------ Supplied material
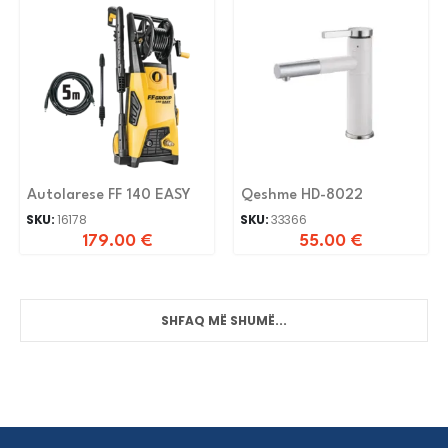
Autolarese FF 140 EASY
Qeshme HD-8022
SKU:
16178
SKU:
33366
179.00
€
55.00
€
SHFAQ MË SHUMË...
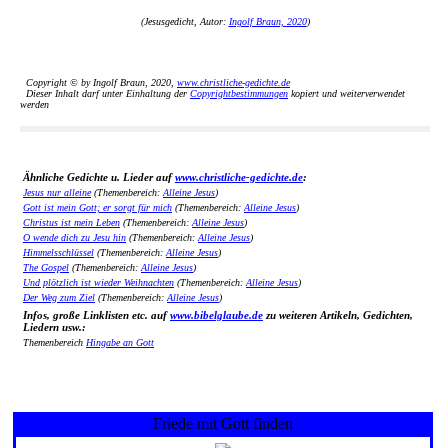
(Jesusgedicht, Autor:
Ingolf Braun, 2020
)
Copyright © by Ingolf Braun, 2020,
www.christliche-gedichte.de
Dieser Inhalt darf unter Einhaltung der
Copyrightbestimmungen
kopiert und weiterverwendet
werden
Ähnliche Gedichte u. Lieder auf
www.christliche-gedichte.de
:
Jesus nur alleine
(Themenbereich:
Alleine Jesus
)
Gott ist mein Gott; er sorgt für mich
(Themenbereich:
Alleine Jesus
)
Christus ist mein Leben
(Themenbereich:
Alleine Jesus
)
O wende dich zu Jesu hin
(Themenbereich:
Alleine Jesus
)
Himmelsschlüssel
(Themenbereich:
Alleine Jesus
)
The Gospel
(Themenbereich:
Alleine Jesus
)
Und plötzlich ist wieder Weihnachten
(Themenbereich:
Alleine Jesus
)
Der Weg zum Ziel
(Themenbereich:
Alleine Jesus
)
Infos, große Linklisten etc. auf
www.bibelglaube.de
zu weiteren Artikeln, Gedichten,
Liedern usw.:
Themenbereich
Hingabe an Gott
Friede mit Gott finden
------------
*Task to carry out*: Write out every line of the material above word for word, leaving out the pictures.

*Task output*:
Autolarese FF 140 EASY
Qeshme HD-8022
SKU:
16178
SKU:
33366
179.00
€
55.00
€
SHFAQ MË SHUMË...
(Jesusgedicht, Autor:
Ingolf Braun, 2020
)
Copyright © by Ingolf Braun, 2020,
www.christliche-gedichte.de
Dieser Inhalt darf unter Einhaltung der
Copyrightbestimmungen
kopiert und weiterverwendet
werden
Ähnliche Gedichte u. Lieder auf
www.christliche-gedichte.de
:
Jesus nur alleine
(Themenbereich:
Alleine Jesus
)
Gott ist mein Gott; er sorgt für mich
(Themenbereich:
Alleine Jesus
)
Christus ist mein Leben
(Themenbereich:
Alleine Jesus
)
O wende dich zu Jesu hin
(Themenbereich:
Alleine Jesus
)
Himmelsschlüssel
(Themenbereich:
Alleine Jesus
)
The Gospel
(Themenbereich:
Alleine Jesus
)
Und plötzlich ist wieder Weihnachten
(Themenbereich:
Alleine Jesus
)
Der Weg zum Ziel
(Themenbereich:
Alleine Jesus
)
Infos, große Linklisten etc. auf
www.bibelglaube.de
zu weiteren Artikeln, Gedichten,
Liedern usw.:
Themenbereich
Hingabe an Gott
Friede mit Gott finden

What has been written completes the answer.